INPUT FOR THIS TASK ▸
=-=-=-=-=

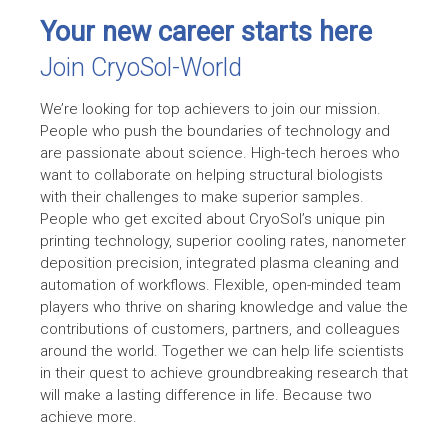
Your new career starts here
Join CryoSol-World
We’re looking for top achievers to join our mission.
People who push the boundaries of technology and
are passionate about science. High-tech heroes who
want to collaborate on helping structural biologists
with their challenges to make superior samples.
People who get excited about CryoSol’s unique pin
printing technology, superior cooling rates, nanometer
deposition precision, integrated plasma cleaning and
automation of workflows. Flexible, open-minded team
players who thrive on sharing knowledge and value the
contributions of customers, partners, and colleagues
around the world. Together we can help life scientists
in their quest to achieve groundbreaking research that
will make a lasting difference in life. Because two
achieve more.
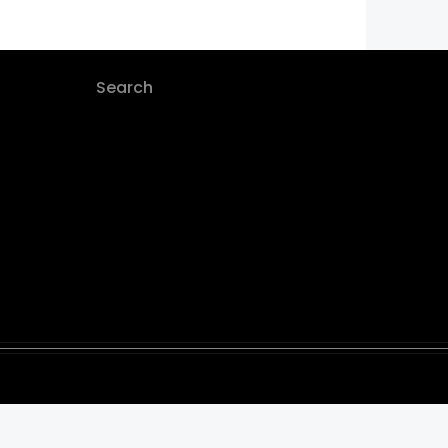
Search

=-=-=-=-=

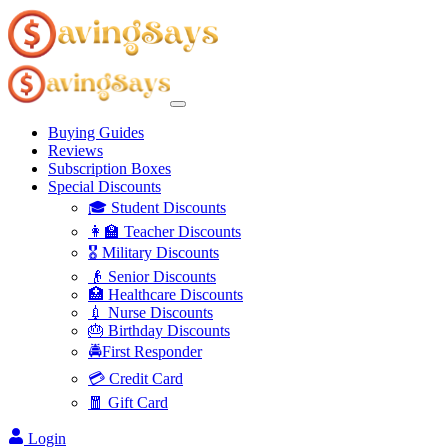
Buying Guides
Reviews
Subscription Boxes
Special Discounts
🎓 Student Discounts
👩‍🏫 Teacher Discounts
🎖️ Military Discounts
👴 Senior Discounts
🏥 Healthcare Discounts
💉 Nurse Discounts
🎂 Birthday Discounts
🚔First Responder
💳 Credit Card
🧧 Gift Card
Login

=-=-=-=-=

PROMPT ▸ Show each line of the material holding "technology".

SOLUTION TO THIS TASK ▸
People who push the boundaries of technology and
printing technology, superior cooling rates, nanometer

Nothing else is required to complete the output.